▶ What you need to do:
From the records below, count the lines containing the word "left" and give only that number.

=== Source records ===

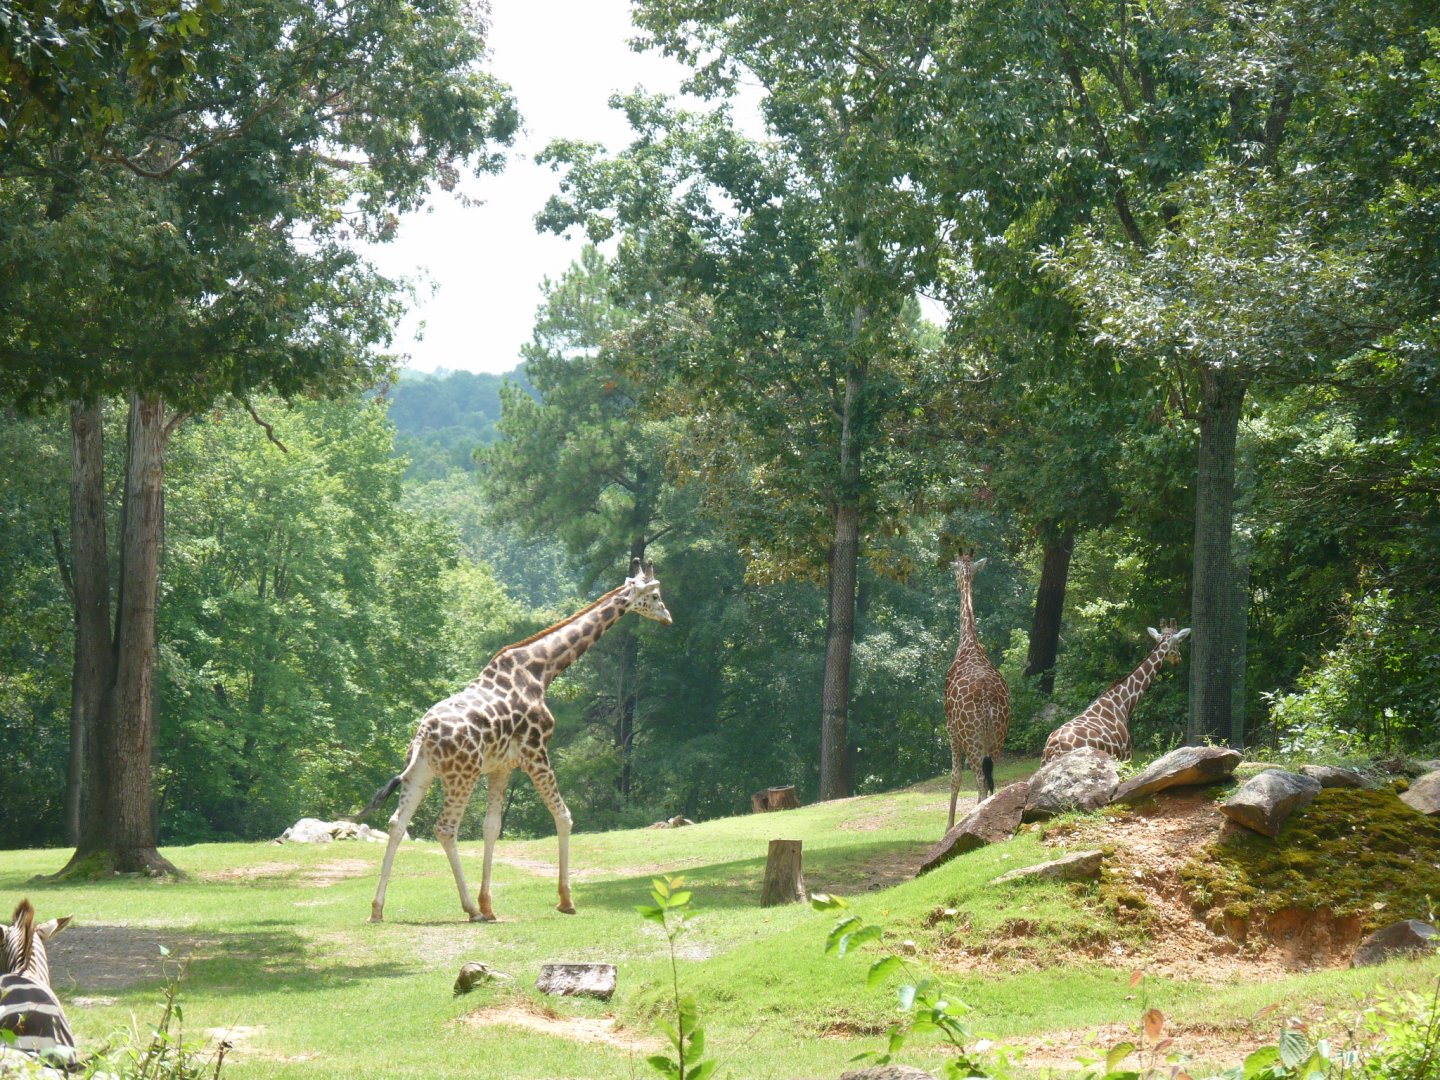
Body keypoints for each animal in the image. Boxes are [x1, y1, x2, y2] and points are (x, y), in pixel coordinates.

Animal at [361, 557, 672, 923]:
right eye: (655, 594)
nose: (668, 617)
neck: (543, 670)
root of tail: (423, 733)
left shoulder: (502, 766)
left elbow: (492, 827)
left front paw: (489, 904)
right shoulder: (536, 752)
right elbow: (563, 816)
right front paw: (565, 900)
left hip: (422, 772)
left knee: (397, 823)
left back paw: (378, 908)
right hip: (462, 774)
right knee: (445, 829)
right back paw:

===

▶ Exercise response:
6